The main obstacle to the full normalization of banking activity remained the large overhang of non-performing assets that has left banks with little maneuvering room. Unless and until this is decisively resolved, the system will remain trapped in low level equilibrium. On a hopeful note, the House of Representatives managed to pass in March 2002 the so-called SPAV bill which would facilitate the creation of asset management companies that can help clean out non-performing assets. Unfortunately, the counterpart bill at the Senate was bogged down. However, as latebreaker, the Senate finally managed to pass its version in October 2002, setting the stage for a bicameral conference committee and possibly a signed law by November 2002.
Important qualitative progress was made as well particularly in promoting improved corporate governance in banks. The mandatory bank director education program finally got off the ground. This new Bangko Sentral program ambitiously aims to expose every bank director, from the mightiest universal bank to the smallest rural bank, to world class level corporate governance practices appropriate to their particular industry segment. This is an important element of a three-pronged approach to strengthen the financial system by improving the quality of internal corporate governance, enhancing the quality of bank supervision, and strengthening the role of market discipline.

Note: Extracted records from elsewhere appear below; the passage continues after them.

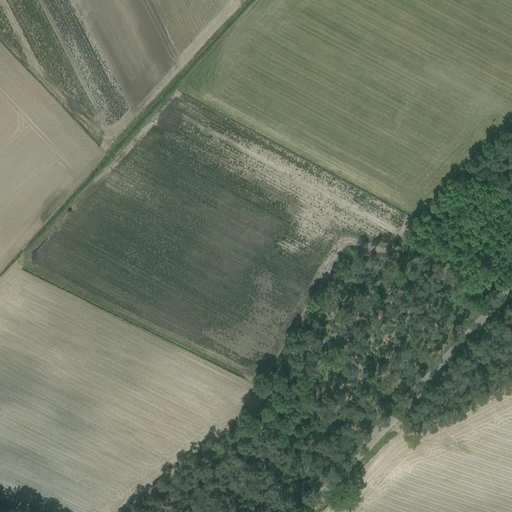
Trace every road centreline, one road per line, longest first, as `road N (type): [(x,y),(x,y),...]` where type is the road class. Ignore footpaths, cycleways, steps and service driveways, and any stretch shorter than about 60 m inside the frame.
road 1 (unclassified): [(511,287),(458,251),(359,241),(141,123)]
road 2 (unclassified): [(308,511),(511,292)]
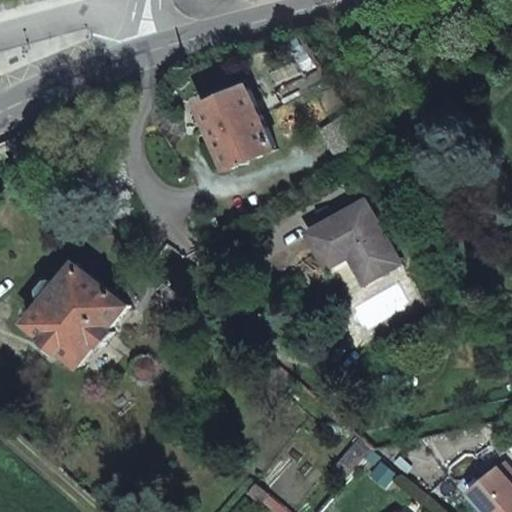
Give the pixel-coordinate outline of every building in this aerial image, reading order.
[(355,46),(348,20),(333,24),(336,35),(316,39),(324,55),(355,46)] [(253,86),(206,106),(232,170),(280,149),(253,86)] [(325,128),(348,165),(374,150),(350,112),(325,128)] [(355,255),(370,282),(405,262),(370,202),(314,233),(330,260),(351,248),(355,255)] [(351,248),(330,260),(334,267),(355,255),(351,248)] [(48,302),(32,320),(51,337),(48,341),(62,353),(65,350),(83,366),(102,344),(106,347),(118,332),(115,329),(134,306),(82,261),(67,279),(64,277),(52,278),(44,287),(45,299),(48,302)] [(197,291),(182,278),(175,286),(189,299),(197,291)] [(353,481),(380,451),(368,440),(341,470),(353,481)] [(511,511),(511,470),(504,460),(471,482),(491,511),(511,511)] [(266,502),(274,493),(261,482),(253,491),(266,502)]
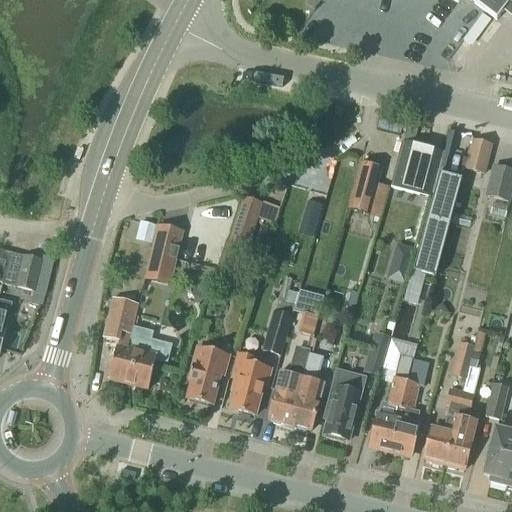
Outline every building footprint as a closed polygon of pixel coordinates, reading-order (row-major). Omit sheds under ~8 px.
[(511,0),(465,0),(495,23),(511,0)] [(492,147),(471,142),(464,170),(466,171),(484,176),(492,147)] [(443,155),(402,144),(390,189),(430,200),(443,155)] [(76,148),(72,160),(76,161),(78,162),(83,151),(76,148)] [(362,168),(351,211),(368,216),(379,172),(362,168)] [(510,206),(511,196),(511,173),(492,168),(484,199),(510,206)] [(435,281),(461,182),(438,176),(412,275),(435,281)] [(243,200),(227,248),(247,254),(263,206),(243,200)] [(168,288),(181,235),(157,229),(144,281),(168,288)] [(0,252),(0,286),(3,287),(9,262),(10,255),(0,252)] [(23,259),(10,255),(9,262),(3,287),(15,290),(45,298),(53,264),(43,261),(43,263),(23,258),(23,259)] [(330,274),(324,293),(338,298),(345,279),(330,274)] [(281,289),(262,354),(280,359),(291,320),(288,319),(292,307),(285,305),(289,291),(281,289)] [(130,336),(137,307),(112,301),(104,331),(121,335),(117,349),(116,348),(107,382),(124,386),(132,353),(125,351),(128,336),(130,337),(130,336)] [(443,319),(448,316),(441,305),(432,312),(436,318),(443,319)] [(306,316),(301,335),(313,338),(318,320),(306,316)] [(131,336),(130,336),(130,337),(128,336),(125,351),(132,353),(124,386),(147,392),(155,363),(167,366),(172,347),(151,343),(153,334),(133,330),(131,336)] [(464,383),(472,349),(459,346),(451,379),(464,383)] [(454,473),(457,471),(464,473),(472,441),(471,441),(475,426),(467,424),(479,374),(467,371),(473,350),(472,349),(464,383),(465,383),(462,394),(461,394),(444,468),(446,469),(447,472),(454,473)] [(219,377),(222,377),(227,358),(196,350),(188,384),(191,385),(186,403),(198,406),(198,408),(205,410),(206,408),(211,409),(219,377)] [(276,392),(268,423),(271,424),(273,426),(279,428),(281,426),(288,428),(297,398),(303,374),(308,356),(309,353),(297,350),(290,374),(281,372),(276,392)] [(256,421),(265,388),(269,372),(250,367),(252,360),(237,355),(230,379),(234,380),(231,395),(234,396),(230,414),(256,421)] [(308,356),(303,374),(288,428),(296,430),(298,433),(304,434),(306,433),(310,434),(323,386),(317,385),(324,360),(308,356)] [(365,374),(381,379),(386,361),(370,356),(365,374)] [(388,454),(413,362),(412,362),(413,360),(401,357),(394,383),(388,408),(386,408),(383,420),(377,419),(369,449),(388,454)] [(417,429),(414,428),(418,415),(412,414),(418,389),(423,390),(428,366),(413,362),(388,454),(409,459),(417,429)] [(344,443),(347,444),(361,389),(347,386),(348,378),(335,375),(323,421),(327,422),(323,438),(334,440),(334,443),(342,445),(344,443)] [(500,423),(508,391),(493,387),(484,419),(500,423)] [(441,467),(444,468),(461,394),(449,391),(445,408),(449,409),(443,433),(431,430),(423,463),(431,465),(432,467),(439,469),(441,467)] [(486,485),(506,490),(511,464),(511,435),(494,431),(482,478),(488,479),(486,485)]
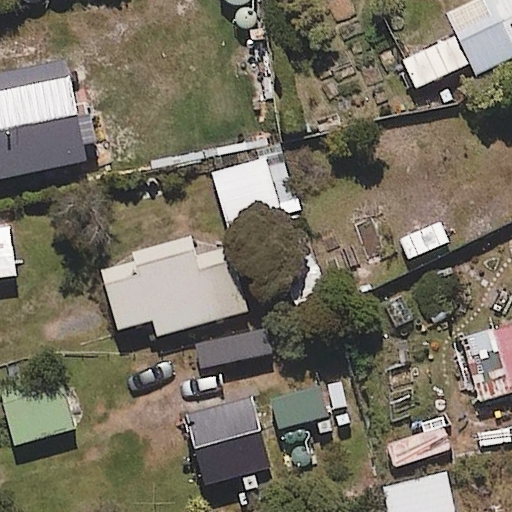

The Bangko Sentral has also moved to put in place critical market structure that had long been missing. An important project is the large payments settlement system by way of an RTGS (real-time gross settlement) which would be operated by year-end. The Bangko Sentral is also supporting the plan of the Bankers Association of the Philippines to set up a Fixed Income Exchange which could serve as an efficient and transparent trading platform for debt securities. These serve as major steps towards developing a domestic capital market to complement the financial services of the banking system.